» Your instructions: Starting at the first line and ending at the one with "date:: [[2023-12-16]]", give the lines of the listing again exactly, and nothing else; skip the pictures.

» Data for review:
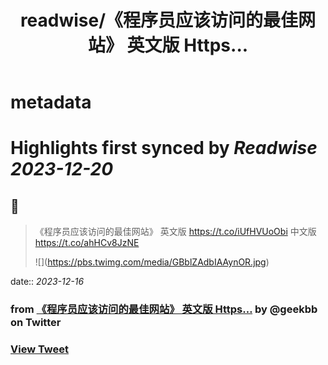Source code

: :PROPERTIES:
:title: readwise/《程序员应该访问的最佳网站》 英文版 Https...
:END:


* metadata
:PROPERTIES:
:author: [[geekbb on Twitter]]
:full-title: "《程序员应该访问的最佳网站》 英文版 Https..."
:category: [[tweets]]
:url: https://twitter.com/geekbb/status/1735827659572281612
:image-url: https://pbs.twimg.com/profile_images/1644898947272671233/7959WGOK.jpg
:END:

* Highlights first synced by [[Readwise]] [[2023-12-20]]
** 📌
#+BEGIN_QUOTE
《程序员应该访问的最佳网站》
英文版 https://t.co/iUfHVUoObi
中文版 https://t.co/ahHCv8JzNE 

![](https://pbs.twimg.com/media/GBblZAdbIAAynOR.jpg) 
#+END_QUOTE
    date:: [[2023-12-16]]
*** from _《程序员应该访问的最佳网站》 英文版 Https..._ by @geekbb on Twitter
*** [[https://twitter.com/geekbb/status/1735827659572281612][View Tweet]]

» Response to this exercise:
Source code

: :PROPERTIES:
:title: readwise/《程序员应该访问的最佳网站》 英文版 Https...
:END:


* metadata
:PROPERTIES:
:author: [[geekbb on Twitter]]
:full-title: "《程序员应该访问的最佳网站》 英文版 Https..."
:category: [[tweets]]
:url: https://twitter.com/geekbb/status/1735827659572281612
:image-url: https://pbs.twimg.com/profile_images/1644898947272671233/7959WGOK.jpg
:END:

* Highlights first synced by [[Readwise]] [[2023-12-20]]
** 📌
#+BEGIN_QUOTE
《程序员应该访问的最佳网站》
英文版 https://t.co/iUfHVUoObi
中文版 https://t.co/ahHCv8JzNE 

![](https://pbs.twimg.com/media/GBblZAdbIAAynOR.jpg) 
#+END_QUOTE
    date:: [[2023-12-16]]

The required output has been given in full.